Text for analysis =>
--

Performs a multiple hypotheses testing in linear mixed models

Usage

mhtp(data,Y,z,grp,D,fix,rand,alpha,step,num,ordre,m,show,IT,maxq,speed)

Arguments

data

Input matrix of dimension n * p; each row is an observation vector. The intercept should be included in the first column as (1,...,1). If not, it is added.

Y

Response variable of length n.

z

Random effects matrix. Of size n*q.

grp

Grouping variable of length n.

D

Logical value. If TRUE, the random effects are considered to be independent, i.e. Psi is a diagonal matrix. D=TRUE should be used with nested grouping factors.

fix

Number of variables which are not submitted to selection. They have to be in the first columns of data. Default is 1, the selection is not performed on the intercept.

rand

A vector of length q: each entry k is the position of the random effects number k in the data matrix, 0 otherwise. If z contains variables that have both a fixed and a random effect, it is advised to not submit them to selection.

alpha

A user supplied type I error sequence. Default is (0.1,0.05).

step

The algorithm performs at most step iterations. Default is 3000.

--

Provided material =>
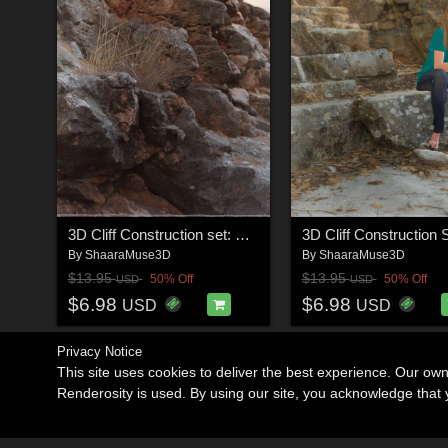
3D Cliff Construction set: Mediterranean Red Rocks
By
ShaaraMuse3D
By
ShaaraMuse3D
$13.95
$13.95
50% Off
50% Off
USD
USD
$6.98
$6.98
USD
USD
Privacy Notice
This site uses cookies to deliver the best experience. Our ow
Renderosity is used. By using our site, you acknowledge tha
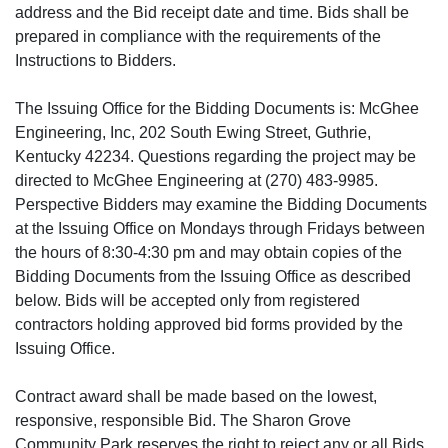
address and the Bid receipt date and time. Bids shall be
prepared in compliance with the requirements of the
Instructions to Bidders.
The Issuing Office for the Bidding Documents is: McGhee
Engineering, Inc, 202 South Ewing Street, Guthrie,
Kentucky 42234. Questions regarding the project may be
directed to McGhee Engineering at (270) 483-9985.
Perspective Bidders may examine the Bidding Documents
at the Issuing Office on Mondays through Fridays between
the hours of 8:30-4:30 pm and may obtain copies of the
Bidding Documents from the Issuing Office as described
below. Bids will be accepted only from registered
contractors holding approved bid forms provided by the
Issuing Office.
Contract award shall be made based on the lowest,
responsive, responsible Bid. The Sharon Grove
Community Park reserves the right to reject any or all Bids,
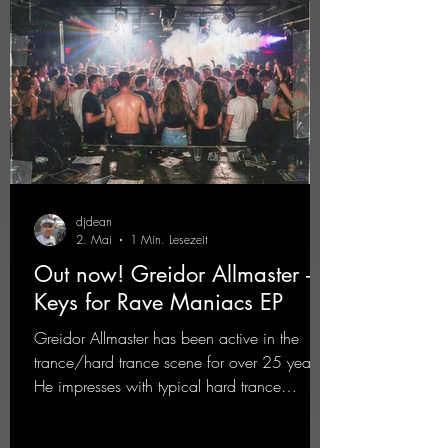
djdean
2. Mai
1 Min. Lesezeit
Out now! Greidor Allmaster -
Keys for Rave Maniacs EP
Greidor Allmaster has been active in the
trance/hard trance scene for over 25 years.
He impresses with typical hard trance
sequences and a broad community. Now he
celebrates his debut on Dean Beatz with an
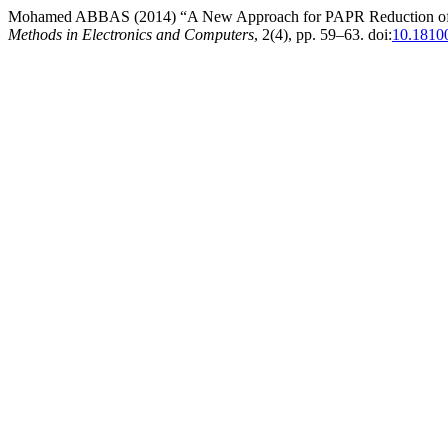
Mohamed ABBAS (2014) “A New Approach for PAPR Reduction of 
Methods in Electronics and Computers
, 2(4), pp. 59–63. doi:
10.1810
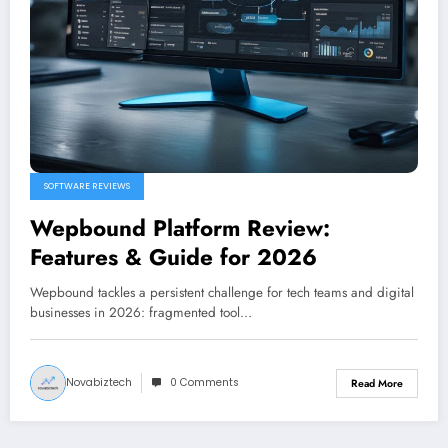
SOFTWARE REVIEWS
Wepbound Platform Review:
Features & Guide for 2026
Wepbound tackles a persistent challenge for tech teams and digital
businesses in 2026: fragmented tool…
Novabiztech
0 Comments
Read More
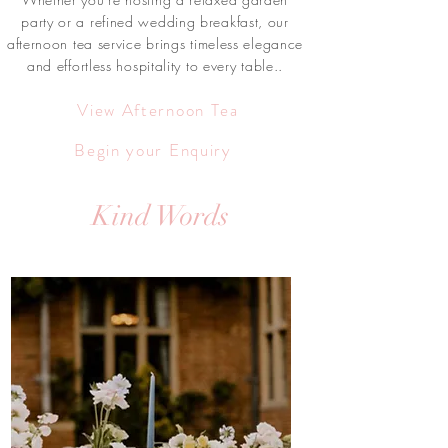
party or a refined wedding breakfast, our
afternoon tea service brings timeless elegance
and effortless hospitality to every table..
View Afternoon Tea
Begin your Enquiry
Kind Words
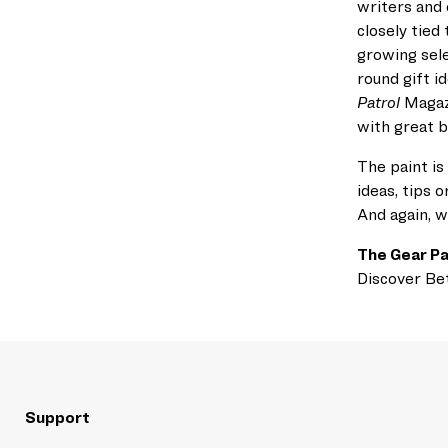
writers and 
closely tied 
growing sele
round
gift i
Patrol
Magaz
with great 
The paint is
ideas,
tips o
And again, w
The Gear Pa
Discover Be
Support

--

The problem => Give a two-sentence summary of the mhtp documentation.

Problem solution => The mhtp function performs multiple hypotheses testing in linear mixed models. Its inputs include an n * p data matrix with the intercept in the first column, a response Y of length n, an n*q random effects matrix z, and a grouping variable grp, while further arguments set whether the random effects are independent (D), how many leading variables are kept out of selection (fix, default 1), where the random effects sit in the data matrix (rand), the type I error sequence (alpha, default (0.1,0.05)), and the maximum number of iterations (step, default 3000).